Not all ork-pop artists turned to Wilson and Smile collaborator Van Dyke Parks for inspiration; many were admirers of one another's work. Ork-pop was part of a larger trend which involved musicians who rejected traditional rock conventions, such as Tortoise and Stereolab, although those specific bands are not considered "ork-pop" (says Chris Holmes of the band Yum-Yum). During the mid 1990s, concurrent rock acts like Smashing Pumpkins, Oasis, and R.E.M. occasionally used strings in their sound, but they generally remained firmly entrenched in traditional rock trappings. The High Llama's Sean O'Hagan commented: "There is this whole misconception that American college rock with twisted baseball hats and checked shirts is adventurous, but it's the most conformist, corporate thing out there. ... All these bands sound like Nirvana and Pearl Jam. It's a shame that it couldn't be discovered from the get-go for what it is. A lot of it is just very simple dumb-guy rock."
During the 1970s, record companies helped facilitate large multi-instrumental bands by financing instruments like strings, horns, and keyboards on artists' albums, but this became rarer as time went on. Fisher and Flota trace chamber pop to "at least" the mid 1990s. It emerged in parallel to Shibuya-kei in Japan, which also revisited the trend of foregrounding instruments like strings and horns in their arrangements. In 1996, Billboard″s Craig Rosen wrote: "Bored by the three-chord simplicity of grunge and neo-punk, a new breed of popsmiths is going back to such inspirations as Brian Wilson, Phil Spector, and Burt Bacharach in the quest for building the perfect orchestrated pop masterpiece. ... Although the commercial success of these acts ... has been moderate at best, their music offers an alternative for those who have grown tired of distorted guitars and angst-ridden vocals."

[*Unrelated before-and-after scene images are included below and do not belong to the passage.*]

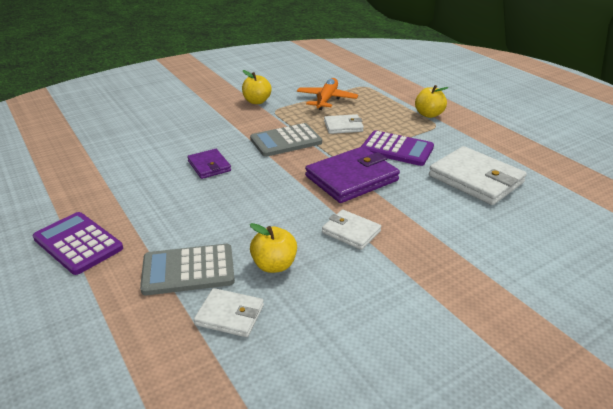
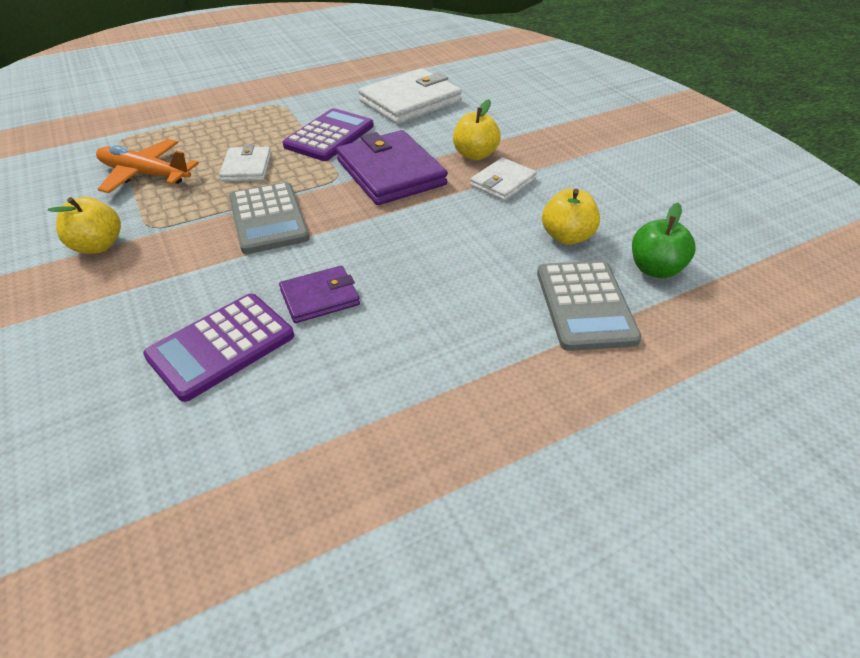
camera: 85 degrees left, 10 degrees up
purple calculator [33,212,123,275] -> purple calculator moved to [143,294,294,402]
white wallet [194,288,264,337] -> green apple [632,203,696,278]
yellow apple [415,85,449,118] -> yellow apple moved to [453,99,501,160]

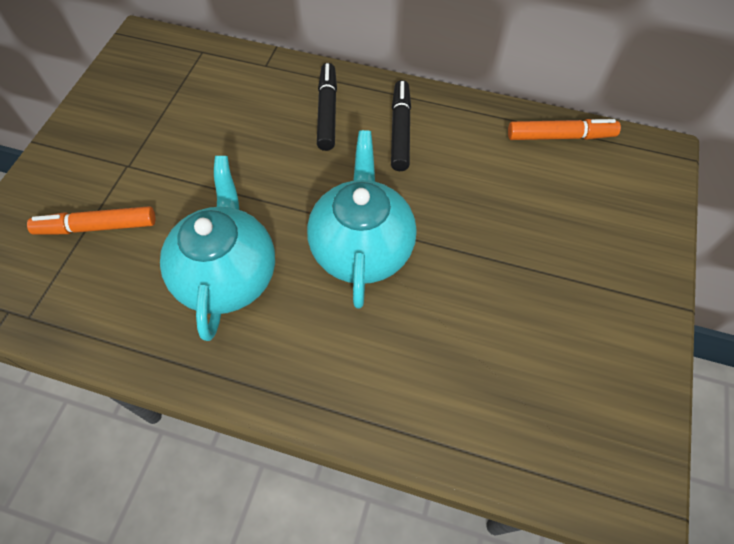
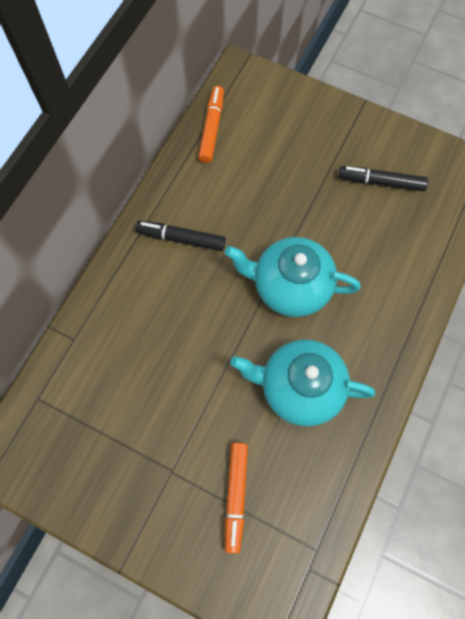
camera: 80 degrees left, 10 degrees up
black marker [317,63,337,151] -> black marker moved to [338,166,428,192]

Most ork-pop musicians were aged beyond their early 20s, and many struggled to achieve significant retail or radio success amid its modern rock competition. According to Natalie Waliek of the music retailer Newbury Comics, some of the interest in ork-pop could have been attributed to the then-renewed interest in psychedelia and the overlap with "the cocktail/lounge music thing, because that music [also] has orchestrations". Touring with full string and brass ensembles also proved difficult for some, which became another factor that prevented the genre's mainstream success.
Billboard's Chris Morris wrote that this debut single by Hayes made "quite a splash with the international press ... heralded as the harbinger of a new school of orchestral pop — 'ork pop' for short."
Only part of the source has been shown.